The bot, programed into an unassuming Lenovo Thinkpad, helps employees at the Chicago-based business and information technology consulting firm bring on new workers, entering data into a laundry list of systems. It’s a job that takes an HR representative about 25 minutes. Rosie — named after the housemaid robot on “The Jetsons” — can do it in five.
Rosie represents one way companies are using technology to replace tasks performed by white-collar workers, a trend previously more closely associated with blue-collar manufacturing. It’s part of a process experts have long warned is coming. Now, robots are here, one expert said, and if they aren’t in your industry yet, they will be.
By the early 2030s, about 38 percent of U.S. jobs could be automated, according to a study consulting firm PwC, also known as PricewaterhouseCoopers, released in March.

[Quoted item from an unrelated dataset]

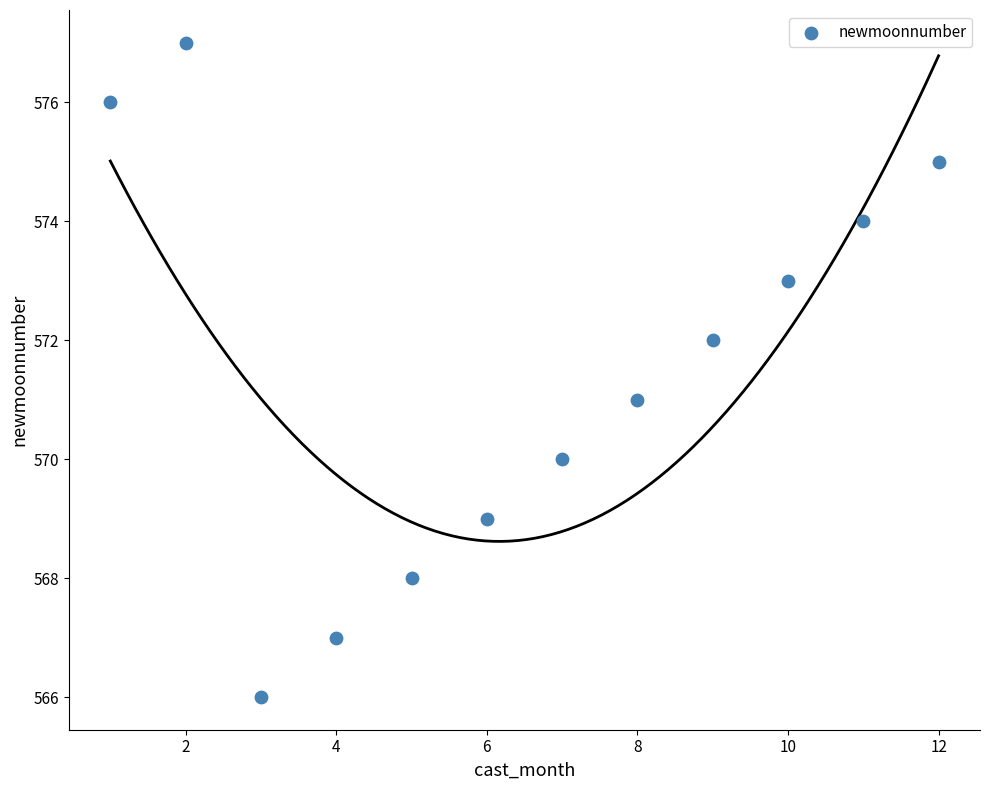

What is the range of Y values (max minus min)?

11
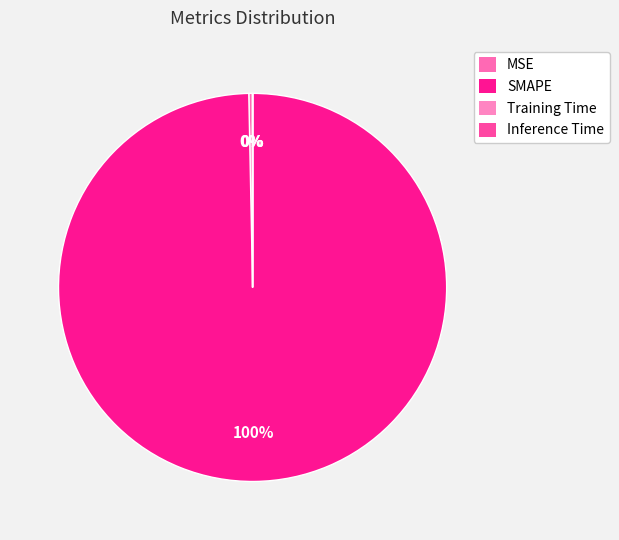

What is the total percentage of SMAPE and MSE?

100.0%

Researchers hesitate to quantify the number of jobs advanced technology has already consumed. It can occur through attrition or remain undisclosed by private companies. Some employers, including management at West Monroe, say automation will free employees from menial tasks and create jobs needed to maintain the new technology, but it’s undeniable jobs will be lost. In fact, some are already gone.
Recent layoffs at Allstate and Capital One, for example, were attributed directly to advancements in technology that made some positions obsolete.
Allstate quietly laid off more than 500 employees this year. Most were casualties of the Northbrook-based insurer’s QuickFoto Claim feature, which lets customers send in photos of their damaged vehicles rather than waiting for in-person visits from claims adjusters, the company said.